L’ouvrage « La responsabilité des intellectuels dans la crise en Rd-Congo » de Freddy Mulumba Kabuayi wa Bondo a été au centre d’un débat enrichissant le vendredi 15 juin dernier à l’Alliance belgo-congolaise de Kinshasa. Bob Ntumba a succinctement résumé l’ouvrage, un réquisitoire sévère contre les intellectuels qui partagent la responsabilité de la crise congolaise avec les politiques.
«J’ai écrit cet ouvrage pour susciter le débat », a déclaré Freddy Mulumba l’auteur, avant l’ouverture du débat. Et de poursuivre : « 47 ans après l’indépendance, le pays est au fond du gouffre, dans la misère, la désolation. On doit s’interroger, avec tout ce que l’on a comme intelligentsia. On doit se dire la vérité, sans porter des gants, même si cette vérité dérange ». L’auteur de l’ouvrage a affirmé que les intellectuels ont failli à leur mission d’éclairer la population. Bien au contraire, ils ont menti à cette population et cette dernière n’a plus d’estime pour eux.

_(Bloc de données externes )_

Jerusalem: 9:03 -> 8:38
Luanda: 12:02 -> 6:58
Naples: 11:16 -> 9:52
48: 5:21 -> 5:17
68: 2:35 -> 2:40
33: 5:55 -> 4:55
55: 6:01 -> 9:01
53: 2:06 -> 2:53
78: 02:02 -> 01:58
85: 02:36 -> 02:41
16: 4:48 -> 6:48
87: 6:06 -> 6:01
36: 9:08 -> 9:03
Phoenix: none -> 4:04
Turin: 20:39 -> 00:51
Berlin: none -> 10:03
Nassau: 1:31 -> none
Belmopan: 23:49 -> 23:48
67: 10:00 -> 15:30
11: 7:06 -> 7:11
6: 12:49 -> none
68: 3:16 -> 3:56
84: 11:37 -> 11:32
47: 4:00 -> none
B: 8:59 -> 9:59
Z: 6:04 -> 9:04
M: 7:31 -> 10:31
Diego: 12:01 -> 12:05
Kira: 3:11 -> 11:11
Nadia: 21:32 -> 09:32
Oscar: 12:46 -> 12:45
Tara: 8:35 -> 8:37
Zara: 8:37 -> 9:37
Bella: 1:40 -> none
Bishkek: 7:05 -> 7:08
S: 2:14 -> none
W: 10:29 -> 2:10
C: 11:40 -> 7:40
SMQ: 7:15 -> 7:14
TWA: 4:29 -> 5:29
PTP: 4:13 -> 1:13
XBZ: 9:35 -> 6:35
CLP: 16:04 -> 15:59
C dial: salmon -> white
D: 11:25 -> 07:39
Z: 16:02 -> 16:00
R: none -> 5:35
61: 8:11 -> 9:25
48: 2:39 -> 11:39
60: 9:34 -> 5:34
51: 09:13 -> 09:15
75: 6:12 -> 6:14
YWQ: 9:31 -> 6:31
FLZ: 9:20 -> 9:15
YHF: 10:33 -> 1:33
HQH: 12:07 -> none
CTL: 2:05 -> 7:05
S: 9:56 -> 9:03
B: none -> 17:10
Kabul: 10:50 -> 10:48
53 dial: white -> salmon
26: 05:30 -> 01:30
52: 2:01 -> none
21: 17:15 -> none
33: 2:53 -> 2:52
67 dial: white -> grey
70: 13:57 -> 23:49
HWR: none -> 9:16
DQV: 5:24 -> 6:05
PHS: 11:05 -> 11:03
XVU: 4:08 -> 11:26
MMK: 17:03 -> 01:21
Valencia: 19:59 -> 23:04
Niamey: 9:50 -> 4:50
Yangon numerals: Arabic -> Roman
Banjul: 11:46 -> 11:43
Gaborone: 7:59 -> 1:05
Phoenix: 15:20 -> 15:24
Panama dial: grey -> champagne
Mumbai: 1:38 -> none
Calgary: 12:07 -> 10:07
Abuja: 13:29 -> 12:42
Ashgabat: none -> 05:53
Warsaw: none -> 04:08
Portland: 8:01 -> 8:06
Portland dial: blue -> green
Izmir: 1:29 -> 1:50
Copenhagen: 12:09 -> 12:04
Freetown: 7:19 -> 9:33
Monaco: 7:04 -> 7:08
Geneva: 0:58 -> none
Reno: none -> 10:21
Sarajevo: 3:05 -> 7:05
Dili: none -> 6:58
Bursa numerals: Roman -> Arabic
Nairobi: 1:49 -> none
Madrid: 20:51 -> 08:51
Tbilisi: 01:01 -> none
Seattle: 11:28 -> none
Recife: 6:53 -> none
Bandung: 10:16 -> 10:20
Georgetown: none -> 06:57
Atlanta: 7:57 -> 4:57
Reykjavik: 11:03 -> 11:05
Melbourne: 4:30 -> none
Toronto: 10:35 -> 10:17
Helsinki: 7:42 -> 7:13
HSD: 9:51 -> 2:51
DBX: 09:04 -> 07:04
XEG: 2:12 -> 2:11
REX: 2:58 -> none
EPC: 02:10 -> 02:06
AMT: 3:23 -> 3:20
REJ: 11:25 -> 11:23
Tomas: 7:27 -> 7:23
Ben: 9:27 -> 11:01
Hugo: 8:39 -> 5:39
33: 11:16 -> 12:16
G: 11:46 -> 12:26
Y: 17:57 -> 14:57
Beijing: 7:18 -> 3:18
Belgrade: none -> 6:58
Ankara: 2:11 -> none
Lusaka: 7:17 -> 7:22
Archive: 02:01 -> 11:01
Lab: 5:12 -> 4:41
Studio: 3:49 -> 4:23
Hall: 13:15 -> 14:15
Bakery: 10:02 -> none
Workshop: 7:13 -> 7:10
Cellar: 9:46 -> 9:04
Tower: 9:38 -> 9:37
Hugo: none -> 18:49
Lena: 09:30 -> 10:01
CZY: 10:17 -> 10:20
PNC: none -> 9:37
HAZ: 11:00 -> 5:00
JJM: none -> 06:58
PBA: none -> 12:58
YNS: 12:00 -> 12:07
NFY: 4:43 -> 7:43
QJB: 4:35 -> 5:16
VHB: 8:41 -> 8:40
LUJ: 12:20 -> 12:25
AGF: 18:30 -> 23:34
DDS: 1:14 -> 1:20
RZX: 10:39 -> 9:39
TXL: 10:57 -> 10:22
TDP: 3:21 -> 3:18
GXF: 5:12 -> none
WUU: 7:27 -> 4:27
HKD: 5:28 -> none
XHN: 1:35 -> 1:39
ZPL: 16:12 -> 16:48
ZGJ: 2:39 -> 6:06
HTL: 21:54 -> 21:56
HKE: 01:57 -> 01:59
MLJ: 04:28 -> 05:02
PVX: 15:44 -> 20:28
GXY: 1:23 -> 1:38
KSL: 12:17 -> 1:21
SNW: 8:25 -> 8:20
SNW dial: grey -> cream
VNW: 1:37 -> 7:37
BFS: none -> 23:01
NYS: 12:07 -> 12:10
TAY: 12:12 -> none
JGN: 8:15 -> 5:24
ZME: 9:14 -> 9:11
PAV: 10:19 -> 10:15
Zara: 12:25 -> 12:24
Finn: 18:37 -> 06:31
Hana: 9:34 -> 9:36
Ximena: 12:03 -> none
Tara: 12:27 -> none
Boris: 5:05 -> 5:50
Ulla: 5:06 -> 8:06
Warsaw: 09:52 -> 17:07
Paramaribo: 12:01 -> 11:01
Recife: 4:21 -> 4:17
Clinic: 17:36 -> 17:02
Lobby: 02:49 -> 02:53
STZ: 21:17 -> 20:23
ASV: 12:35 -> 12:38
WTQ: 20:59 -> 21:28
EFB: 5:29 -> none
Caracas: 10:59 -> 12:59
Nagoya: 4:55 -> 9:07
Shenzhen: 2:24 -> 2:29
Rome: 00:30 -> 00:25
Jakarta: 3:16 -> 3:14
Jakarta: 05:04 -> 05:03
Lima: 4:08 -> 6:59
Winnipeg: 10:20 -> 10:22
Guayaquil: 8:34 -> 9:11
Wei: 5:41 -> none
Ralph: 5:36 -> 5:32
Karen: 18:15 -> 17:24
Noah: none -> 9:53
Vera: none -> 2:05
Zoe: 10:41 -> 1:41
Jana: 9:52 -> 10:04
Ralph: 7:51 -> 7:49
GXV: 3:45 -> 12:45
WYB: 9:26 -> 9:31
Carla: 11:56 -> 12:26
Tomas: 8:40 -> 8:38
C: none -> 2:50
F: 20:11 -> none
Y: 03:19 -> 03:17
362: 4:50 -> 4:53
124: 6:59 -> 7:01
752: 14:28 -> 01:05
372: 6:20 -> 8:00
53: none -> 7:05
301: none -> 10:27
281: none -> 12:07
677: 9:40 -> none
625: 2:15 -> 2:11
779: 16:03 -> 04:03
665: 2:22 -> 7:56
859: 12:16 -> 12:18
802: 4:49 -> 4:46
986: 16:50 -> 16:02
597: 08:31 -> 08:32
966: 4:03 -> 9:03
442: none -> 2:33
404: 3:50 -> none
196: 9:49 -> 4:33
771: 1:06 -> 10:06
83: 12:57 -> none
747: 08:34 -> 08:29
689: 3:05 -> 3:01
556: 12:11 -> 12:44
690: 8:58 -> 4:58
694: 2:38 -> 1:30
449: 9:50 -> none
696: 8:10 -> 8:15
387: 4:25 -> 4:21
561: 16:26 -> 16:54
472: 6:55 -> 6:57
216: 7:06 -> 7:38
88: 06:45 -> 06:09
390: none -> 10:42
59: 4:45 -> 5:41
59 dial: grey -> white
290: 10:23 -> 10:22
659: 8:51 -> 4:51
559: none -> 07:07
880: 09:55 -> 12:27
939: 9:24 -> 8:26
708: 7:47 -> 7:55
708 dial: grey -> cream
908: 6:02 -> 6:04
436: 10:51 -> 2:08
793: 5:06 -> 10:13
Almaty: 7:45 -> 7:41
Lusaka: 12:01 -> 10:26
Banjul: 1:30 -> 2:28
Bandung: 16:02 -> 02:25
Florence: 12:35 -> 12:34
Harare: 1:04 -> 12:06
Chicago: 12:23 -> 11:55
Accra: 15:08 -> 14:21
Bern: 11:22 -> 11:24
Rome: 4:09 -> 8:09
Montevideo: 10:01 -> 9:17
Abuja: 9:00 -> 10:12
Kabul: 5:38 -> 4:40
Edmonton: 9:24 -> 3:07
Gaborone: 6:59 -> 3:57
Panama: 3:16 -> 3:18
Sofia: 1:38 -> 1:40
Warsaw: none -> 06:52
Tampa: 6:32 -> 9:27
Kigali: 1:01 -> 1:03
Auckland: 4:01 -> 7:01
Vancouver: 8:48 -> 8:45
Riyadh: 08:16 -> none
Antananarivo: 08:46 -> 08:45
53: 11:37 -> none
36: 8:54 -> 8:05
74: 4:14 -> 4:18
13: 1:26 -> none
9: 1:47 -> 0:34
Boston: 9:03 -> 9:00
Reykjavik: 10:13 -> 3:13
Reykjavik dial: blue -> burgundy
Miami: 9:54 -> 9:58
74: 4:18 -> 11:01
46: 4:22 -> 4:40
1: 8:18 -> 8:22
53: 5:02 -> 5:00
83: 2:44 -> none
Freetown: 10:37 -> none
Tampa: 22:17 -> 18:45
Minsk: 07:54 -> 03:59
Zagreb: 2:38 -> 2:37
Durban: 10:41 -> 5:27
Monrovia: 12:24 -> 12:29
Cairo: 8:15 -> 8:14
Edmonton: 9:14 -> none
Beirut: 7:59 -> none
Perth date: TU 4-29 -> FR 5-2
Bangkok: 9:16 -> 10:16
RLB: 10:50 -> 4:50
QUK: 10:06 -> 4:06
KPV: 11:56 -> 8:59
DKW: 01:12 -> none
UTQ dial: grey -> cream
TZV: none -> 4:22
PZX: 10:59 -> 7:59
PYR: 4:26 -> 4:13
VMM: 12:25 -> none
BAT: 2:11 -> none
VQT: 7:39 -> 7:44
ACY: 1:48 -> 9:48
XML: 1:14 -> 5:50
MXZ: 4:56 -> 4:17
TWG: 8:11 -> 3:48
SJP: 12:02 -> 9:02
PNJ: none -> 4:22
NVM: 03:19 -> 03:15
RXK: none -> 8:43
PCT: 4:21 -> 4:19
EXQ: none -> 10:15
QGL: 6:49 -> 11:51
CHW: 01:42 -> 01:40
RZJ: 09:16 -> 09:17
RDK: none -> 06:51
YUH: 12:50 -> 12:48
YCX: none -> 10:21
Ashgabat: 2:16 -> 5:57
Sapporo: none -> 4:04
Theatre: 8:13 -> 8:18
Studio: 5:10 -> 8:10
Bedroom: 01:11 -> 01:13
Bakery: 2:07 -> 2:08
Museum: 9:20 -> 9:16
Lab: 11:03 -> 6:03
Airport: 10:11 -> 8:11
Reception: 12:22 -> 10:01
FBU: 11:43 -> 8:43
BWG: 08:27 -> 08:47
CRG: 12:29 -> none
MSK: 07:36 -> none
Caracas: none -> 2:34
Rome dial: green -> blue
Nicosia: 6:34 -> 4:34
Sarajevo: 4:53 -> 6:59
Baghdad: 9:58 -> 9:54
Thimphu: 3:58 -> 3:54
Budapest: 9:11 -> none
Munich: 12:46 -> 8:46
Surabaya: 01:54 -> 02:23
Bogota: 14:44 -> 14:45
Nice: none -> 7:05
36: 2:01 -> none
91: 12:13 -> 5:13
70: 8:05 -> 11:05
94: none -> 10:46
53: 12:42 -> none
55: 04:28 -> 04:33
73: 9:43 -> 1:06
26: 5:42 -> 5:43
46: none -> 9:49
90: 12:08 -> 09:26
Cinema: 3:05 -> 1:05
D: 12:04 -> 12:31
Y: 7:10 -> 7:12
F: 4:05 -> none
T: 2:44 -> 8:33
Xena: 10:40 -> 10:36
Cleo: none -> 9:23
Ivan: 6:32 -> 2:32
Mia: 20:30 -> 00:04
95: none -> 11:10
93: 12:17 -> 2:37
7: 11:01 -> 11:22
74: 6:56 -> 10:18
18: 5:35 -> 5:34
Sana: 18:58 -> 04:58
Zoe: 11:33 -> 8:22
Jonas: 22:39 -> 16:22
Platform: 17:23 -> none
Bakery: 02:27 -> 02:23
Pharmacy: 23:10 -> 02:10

Répondant à plusieurs questions de l’assistance, Mulumba Kabuayi a soutenu que la culture d’attendre l’aide extérieure est notre malheur, car elle consacre notre dépendance. « Nous sommes incapables de nous gérer, et nous attendons que l’extérieur nous vienne en aide. Nous devons mettre fin à cela du fait que le monde actuel est celui des affaires. Le Congo démocratique doit se préparer afin de ne pas retomber dans une néo-colonisation », a-t-il martelé. Freddy Mulumba a proposé la relecture de l’histoire du pays pour prendre des bonnes solutions aux regards des enjeux réels de la mondialisation.
S’attardant sur la question ayant trait à la dimension spirituelle de l’intellectuel africain, et particulièrement congolais, Freddy Mulumba a démontré que les grandes civilisations à travers le monde ont d’abord des valeurs spirituelles solides. Mais en Afrique, la sorcellerie tue la société, au lieu de la développer. Par ailleurs, a laissé entendre l’orateur, une confusion règne dans l’acception de l’élite intellectuelle et l’élite politique. Et on oppose l’intellectuel au politique. L’homme politique considère l’intellectuel comme l’opposant. C’est dangereux, car le travail de l’un est coplèté par celui de l’autre. « C’est pendant de moments difficiles que les élites émergent. Et si tout était facile, la vie n’aurait pas de sens », a-t-il attesté.
Répondant à une question pertinente sur la tendance générale à l’irresponsabilité de l’élite congolaise d’accuser la communauté internationale dans la crise congolaise, Freddy Mulumba a été formel : « La responsabilité de la crise en Rd-Congo est partagée. Les intellectuels congolais ont leur part de responsabilité ». Le sénateur Mosengo a, dans sa contribution au débat, soutenu qu’il ne se pose pas un problème de l’intellectuel individuel. Cette question doit être perçue sur le plan collectif. Car cet intellectuel évolue dans un environnement socio-politique et économique dégradant. Enfin, l’auteur a demandé à ce que les jeunes nourrissent des grandes ambitions pour le pays.